The film is almost entirely black and white, and this decision only adds to the film’s effect. Pain, loneliness and a sense of loss permeate the whole flesh of this film, which is expressed in the wonderful musical accompaniment (even the sounding songs on the poems of Joseph Brodsky and Arseny Tarkovsky are involved in the description of the events), and in the lace of artistic images. The hero constantly mentally returns to one day of his past life, ritually changing "white" and "black" clothes, and his beloved is compared to him with a bird that withered into the sky. By the way, in this interpretation, the girl’s strange reaction becomes clear when the hero asks her a simple question: “Why don’t you come with me?”
The intermediate state of the first frame does not make it clear whether the hero falls asleep at this moment, or, conversely, wakes up; his inactivity, the invariable route is as if they are constituent memories, beyond which he cannot go, and which is like a dream: when you want to do something, for unknown reasons you can not, or you can, but for some reason you do not do it. And then the states of reality and sleep, poetry, thoughts and desires of the hero are intertwined and become something that is difficult to separate from each other.
Despite the fact that the film contains a lot of dark images, it does not create a sense of hopelessness, but, on the contrary, it smells of some illogical optimism that penetrates into you in the sensual plane. Bright colors and comedic situations look very expressive against the general background.
All the persons encountered by the main character on the way, of course, are overlooked through the prism of his subjective perception of reality; and, being independent personalities, carry within themselves the reflection of his thoughts. To cure the hero from longing for his beloved, the doctor gives him a gift of poetry. What kind of book is in his hands? Do we hear the passages in his head from there, or are they also distorted by the perception of the hero reading something different? Perhaps this is the beginning of his career as a poet?

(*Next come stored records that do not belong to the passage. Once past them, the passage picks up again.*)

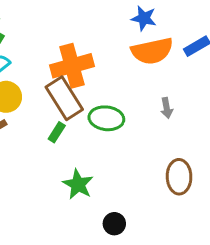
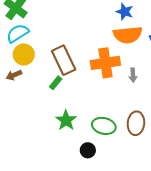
orange cross: (72, 66) -> (105, 63), moved
green ellipse: (106, 118) -> (104, 126), moved

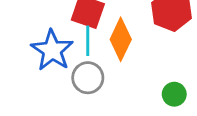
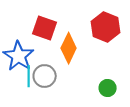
cyan line: (88, 41) -> (29, 76), moved

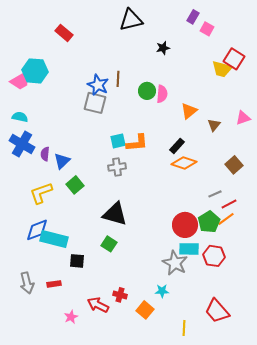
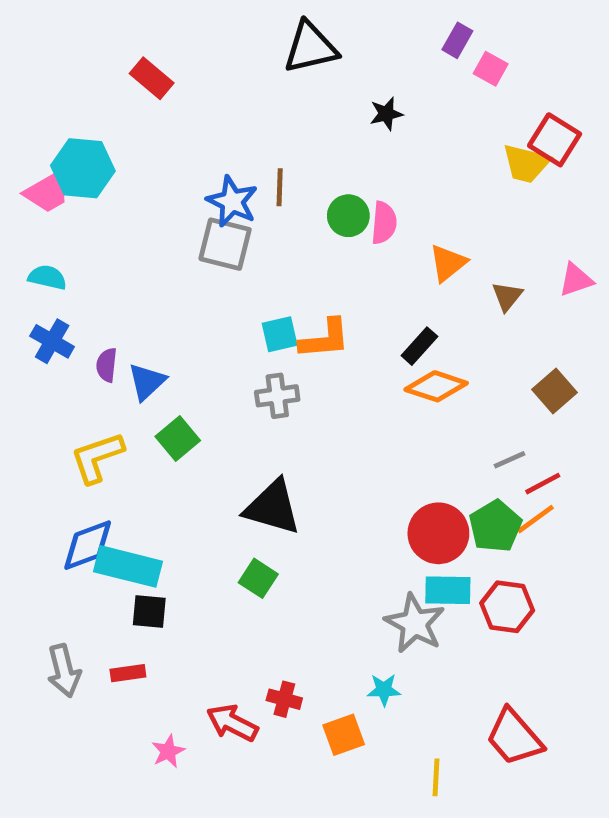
blue cross: (22, 144) -> (52, 341), size x0.7
black square: (77, 261) -> (149, 612), moved
orange square: (145, 310) -> (344, 735), turned 30

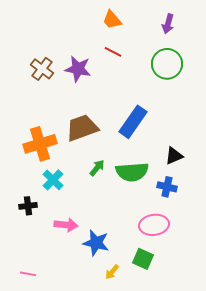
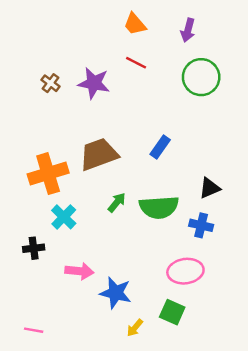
purple arrow: (168, 24) -> (188, 30), moved
brown cross: (42, 69) -> (50, 83), size x0.7
blue rectangle: (133, 122) -> (160, 147), size x0.6

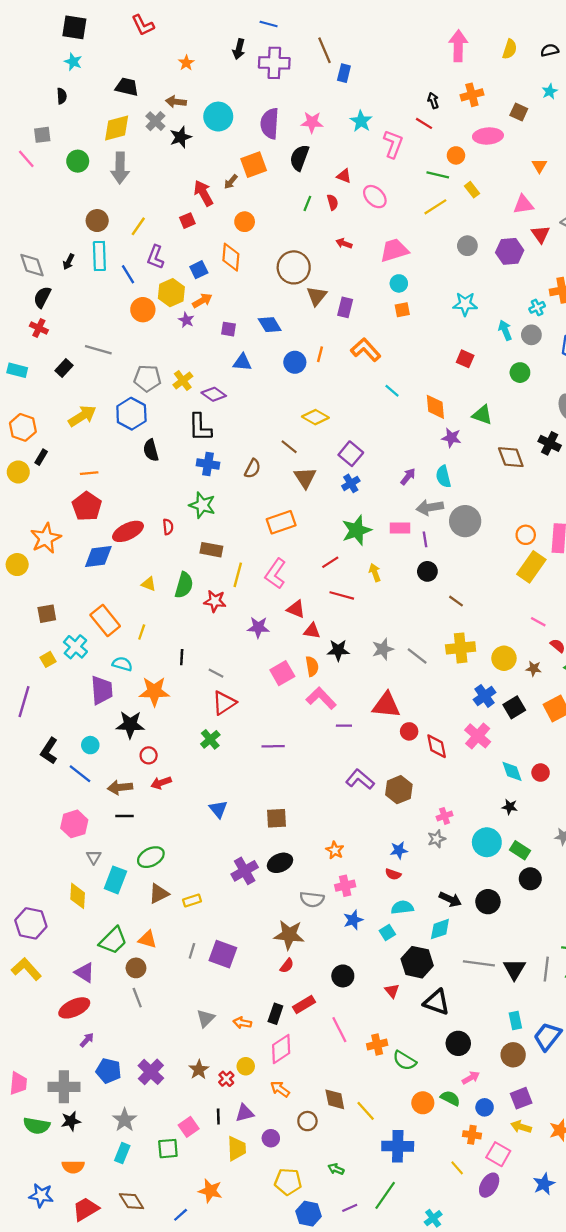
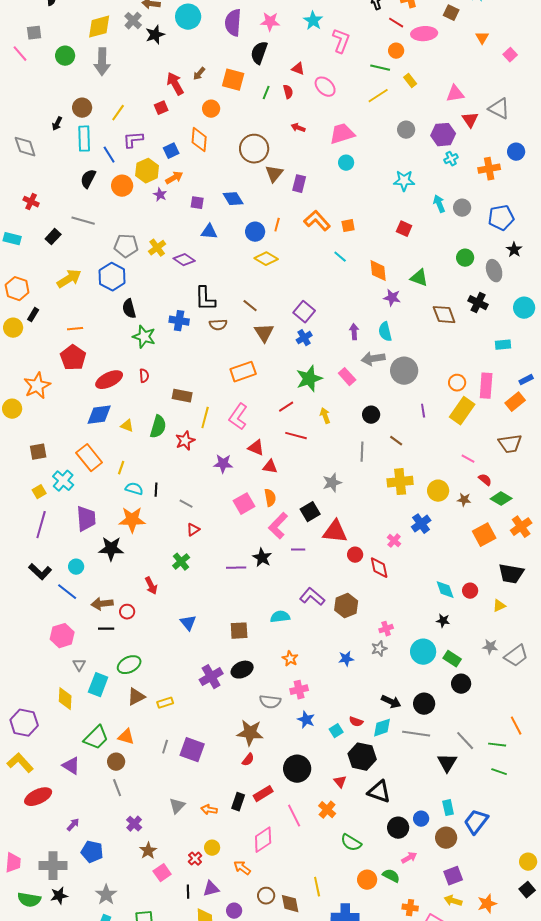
red line: (424, 123) -> (396, 23), moved
orange square: (254, 165) -> (233, 80), moved, turned 35
orange triangle: (539, 166) -> (482, 38), moved
purple L-shape: (155, 257) -> (133, 140), turned 65
black arrow: (69, 262) -> (57, 124), moved
black semicircle: (42, 297) -> (88, 179), moved
cyan cross: (537, 307) -> (451, 159), moved
orange square: (402, 310) -> (348, 226), moved
green circle: (520, 373) -> (465, 258), moved
yellow diamond: (315, 417) -> (266, 259), moved
black L-shape: (200, 427) -> (205, 299), moved
brown semicircle: (253, 469) -> (218, 325), turned 60
purple arrow: (408, 477) -> (354, 332), turned -42
green star: (202, 505) -> (144, 337), moved
pink rectangle: (400, 528) -> (347, 377), turned 48
purple line: (425, 539) -> (423, 411), moved
blue diamond: (98, 557) -> (99, 415), moved
red star: (215, 601) -> (185, 441), turned -30
black star: (338, 650) -> (262, 558), moved, turned 30
gray line: (417, 656) -> (362, 452), moved, turned 54
cyan semicircle: (122, 664) -> (134, 489), moved
pink L-shape: (321, 698) -> (278, 526), turned -92
purple line: (24, 702) -> (41, 525), moved
red triangle: (224, 703) -> (193, 530), size x0.6
black square: (514, 707) -> (310, 512), moved
pink cross: (478, 736) -> (394, 541), moved, size x0.6
black L-shape: (49, 751) -> (40, 572), turned -80
red circle: (149, 755) -> (127, 612), moved
red arrow: (161, 783) -> (151, 586), moved, turned -96
red semicircle: (393, 874) -> (356, 722), moved
cyan semicircle: (402, 907) -> (280, 617), moved
blue star: (353, 920) -> (306, 720), turned -30
gray line: (479, 963) -> (416, 734), moved
gray line: (546, 969) -> (465, 741), moved, turned -50
black circle: (343, 976) -> (297, 769), size x1.4
red ellipse: (74, 1008) -> (38, 797), moved
orange cross: (377, 1045) -> (327, 810), moved, turned -36
pink diamond: (281, 1049) -> (263, 840), moved
brown star: (199, 1070) -> (148, 851), moved
purple cross: (151, 1072) -> (134, 824), moved, size x0.7
brown diamond: (335, 1099) -> (290, 904), moved
blue circle: (485, 1107) -> (421, 819), moved
yellow line: (366, 1111) -> (317, 887), turned 30
pink square: (189, 1127) -> (162, 873), moved

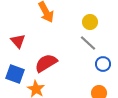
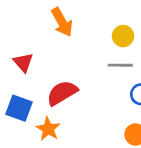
gray line: (88, 43) -> (120, 65), turned -42

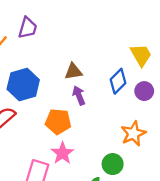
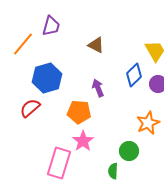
brown triangle: (73, 71) -> (96, 45), moved, turned 36

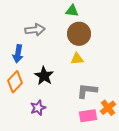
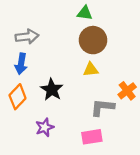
gray arrow: (35, 30) -> (27, 37), moved
orange cross: (108, 108) -> (127, 91), moved
pink rectangle: (88, 116) -> (92, 137), moved

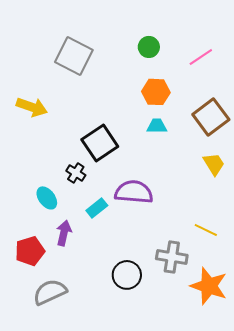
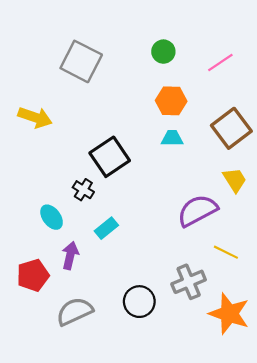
purple semicircle: (134, 192) -> (197, 211), moved, turned -33
gray cross: (172, 257) -> (189, 282), turned -32
gray semicircle: (50, 292) -> (75, 311), moved

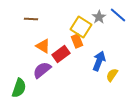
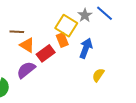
brown line: (31, 19) -> (17, 32), moved
blue arrow: (99, 61) -> (86, 48), moved

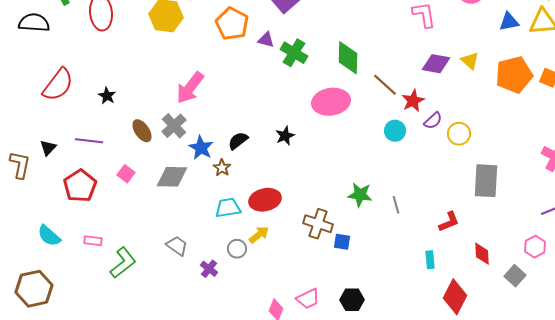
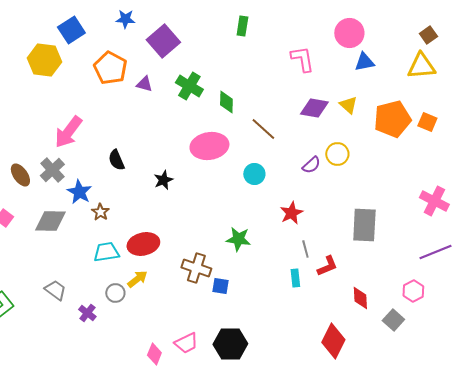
blue triangle: (509, 22) -> (364, 62), moved
green cross: (294, 53) -> (189, 86), moved
green diamond: (348, 58) -> (226, 102), size x0.7
red star: (413, 101) -> (291, 213), moved
cyan circle: (395, 131) -> (254, 174), moved
yellow circle: (459, 134) -> (337, 154), moved
black semicircle: (238, 141) -> (116, 160), moved, turned -75
gray line: (396, 205) -> (305, 249), moved
cyan rectangle: (430, 260) -> (295, 278), moved
black hexagon: (352, 300) -> (230, 344), size x1.4

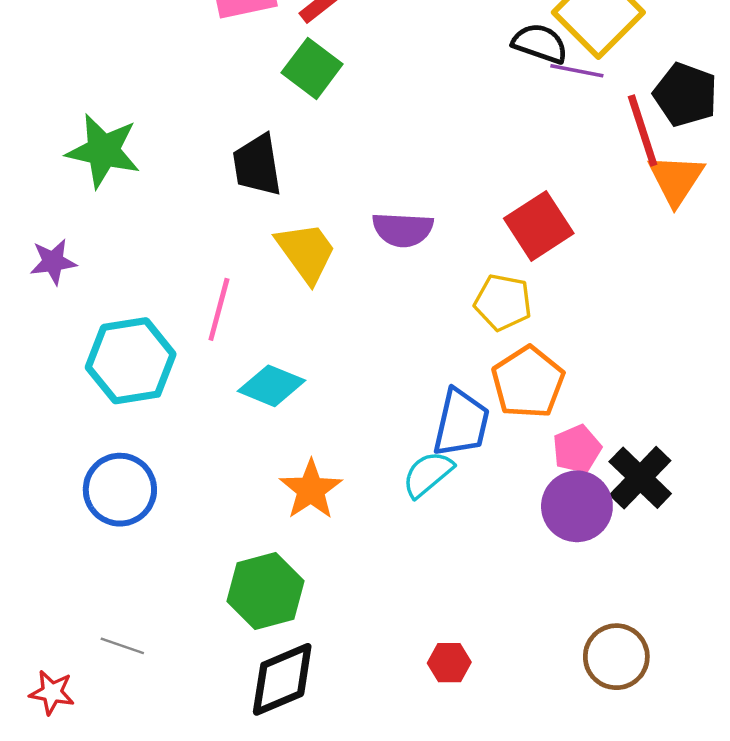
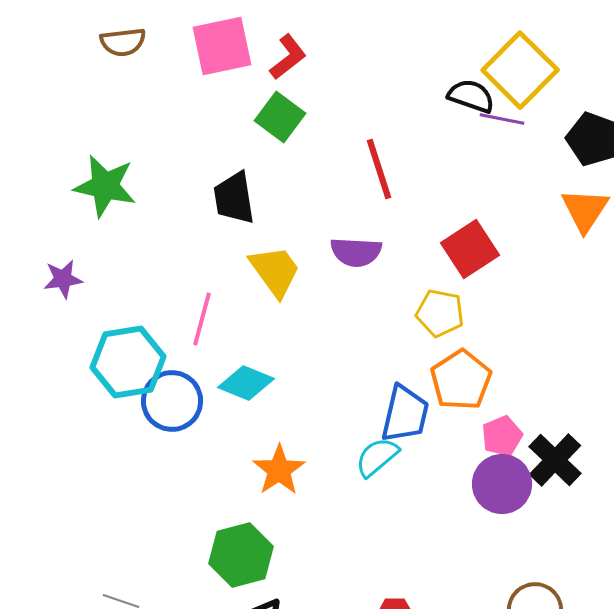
red line: (643, 130) -> (379, 169), moved
blue circle: (120, 490) -> (172, 401), moved

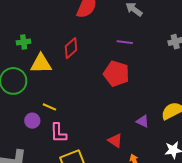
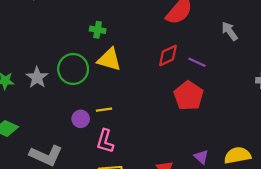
purple line: (125, 42) -> (197, 62), moved
red diamond: (71, 48) -> (168, 56), moved
yellow line: (49, 107) -> (104, 110), turned -48

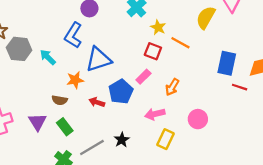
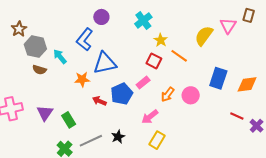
red line: (240, 87) -> (237, 116), moved
brown semicircle: (60, 100) -> (39, 70), moved
pink arrow: (155, 114) -> (150, 117), turned -30
pink circle: (198, 119) -> (191, 95), moved

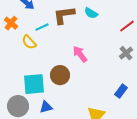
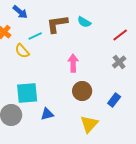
pink arrow: (80, 54) -> (73, 63), turned 36
brown circle: (60, 75) -> (82, 91), moved
blue triangle: (46, 107) -> (47, 114), moved

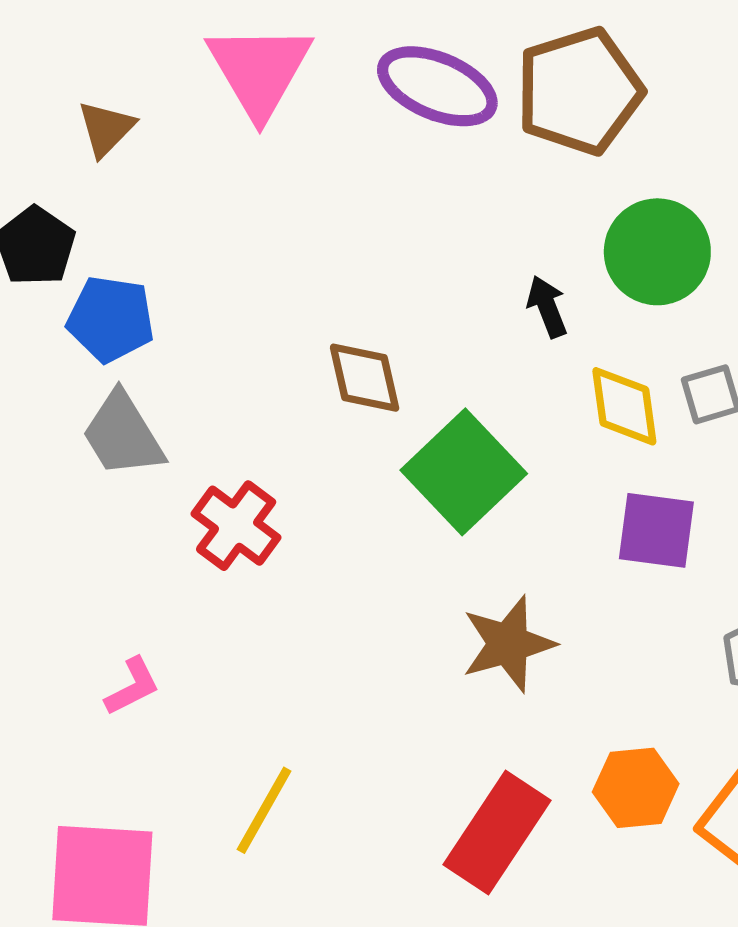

As for his personal life, in the “chess of love”, the hero is offered a choice between “Mind” and “Senses”, and he finds himself in a zugzwang, for Death will certainly make the next move. Here it becomes clear why the chessboard has only 25 cells. 'Earth life, halfway through, I found myself in a gloomy forest...' Why doesn't anyone call a hero by his name? Maybe it's because it's mentioned quite often in the movie?